Babayiğit, ilaç alerjilerinin çoğunlukla erişkin dönemde ortaya çıkmasına rağmen, hayatın herhangi bir döneminde görülebileceğini de anlattı, en çok antibiyotik ve ağrı kesicilere yönelik alerjinin görüldüğünü belirtti. Babayiğit, hem ağrı kesiciler hem de antibiyotikler için çok fazla antibiyotik olduğundan alternatif ilaçlara geçilebildiğini söyledi.

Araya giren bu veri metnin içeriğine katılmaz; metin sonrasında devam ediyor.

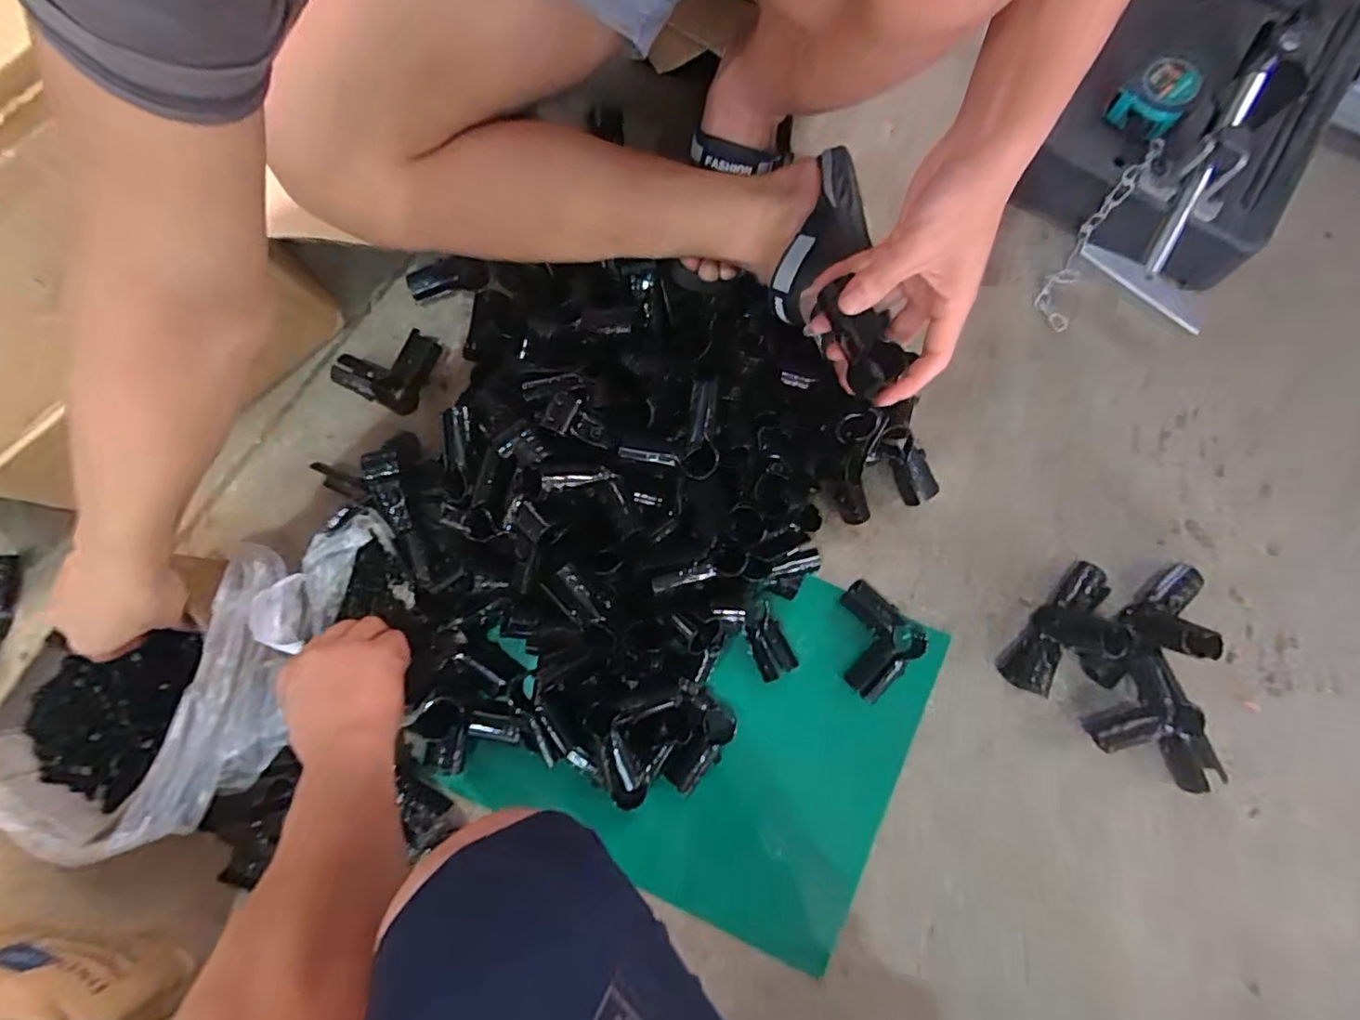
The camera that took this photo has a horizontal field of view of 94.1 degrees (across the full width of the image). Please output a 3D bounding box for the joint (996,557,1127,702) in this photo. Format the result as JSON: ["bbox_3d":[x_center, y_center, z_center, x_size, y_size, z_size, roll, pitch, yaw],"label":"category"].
[{"bbox_3d":[0.348,0.106,0.555,0.054,0.076,0.132,41,82,8],"label":"joint"}]

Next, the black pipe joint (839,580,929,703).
[{"bbox_3d":[0.171,0.121,0.573,0.085,0.041,0.082,40,82,8],"label":"black pipe joint"}]

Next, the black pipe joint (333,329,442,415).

Besin alerjilerinin zaman zaman çok ağır seyredebildiğini, alerjik şoka kadar ilerleyebildiğini belirten Babayiğit, hasta bir kez alerjik şok geçirdiyse, alerji hekimlerinin bu ihtimal karşısında yanında hayat kurtarıcı olarak taşımak üzere özel enjektörlü iğneler verdiğini belirtti.
ANİ BESİN ALERJİSİNDE HEMEN AMBULANS
Babayiğit, kişide daha önce tanımlanmamış bir besin alerjisi oluşmuşsa, kişi düşüp kalmışsa zaman kaybetmeden hemen ambulansın aranması gerektiğini; tek kurtarıcı ilacın ambulansta yapılabileceğini, kişiye başka bir kurtarıcı müdahale yapmanın mümkün olmadığını dile getirdi.